WORK TO COMPLETE — The required output is the lines from the one with "Installer Guide" through the end of the data, repeated verbatim, with no pictures included.

=-=-=

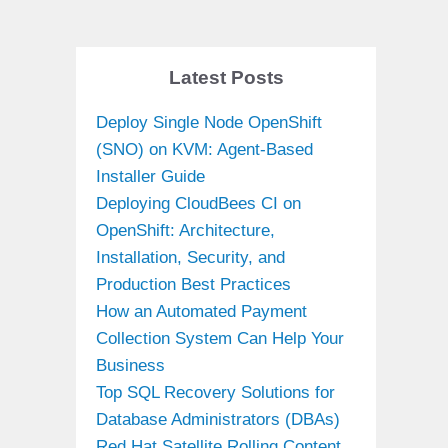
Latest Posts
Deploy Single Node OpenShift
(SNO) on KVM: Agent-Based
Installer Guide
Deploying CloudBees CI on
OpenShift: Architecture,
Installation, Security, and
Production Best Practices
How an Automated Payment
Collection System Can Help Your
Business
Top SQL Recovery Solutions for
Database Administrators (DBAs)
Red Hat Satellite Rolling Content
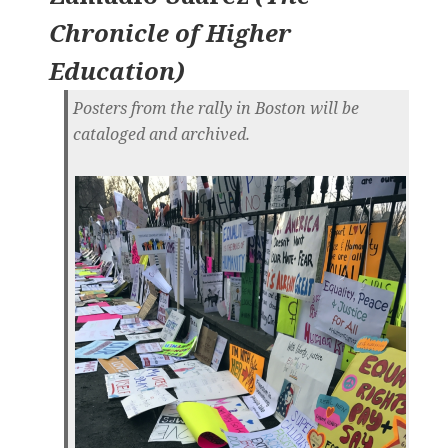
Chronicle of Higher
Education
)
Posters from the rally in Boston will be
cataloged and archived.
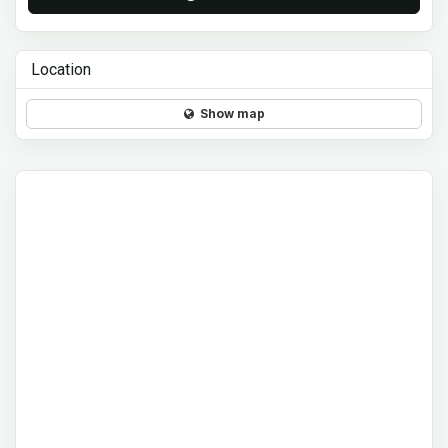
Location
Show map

=-=-=

SOLUTION TO THIS TASK —
Installer Guide
Deploying CloudBees CI on
OpenShift: Architecture,
Installation, Security, and
Production Best Practices
How an Automated Payment
Collection System Can Help Your
Business
Top SQL Recovery Solutions for
Database Administrators (DBAs)
Red Hat Satellite Rolling Content
Chronicle of Higher
Education
)
Posters from the rally in Boston will be
cataloged and archived.
Location
Show map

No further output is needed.